### Problem statement
Please repeat the extracted text of every item below line for line, without changes. Leave the images out of your answer.

Page images with their extracted text
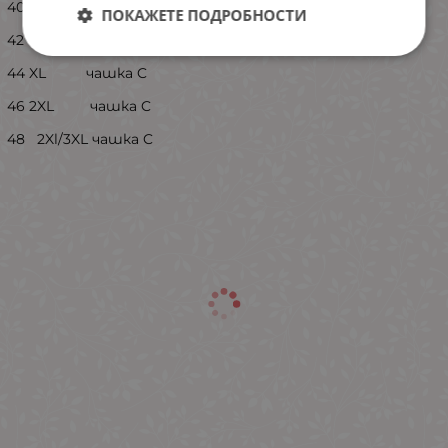
40 M чашка B/C
ПОКАЖЕТЕ ПОДРОБНОСТИ
42 L чашка B/C
44 XL чашка C
46 2XL чашка C
48 2Xl/3XL чашка C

### Written solution
40 M чашка B/C
ПОКАЖЕТЕ ПОДРОБНОСТИ
42 L чашка B/C
44 XL чашка C
46 2XL чашка C
48 2Xl/3XL чашка C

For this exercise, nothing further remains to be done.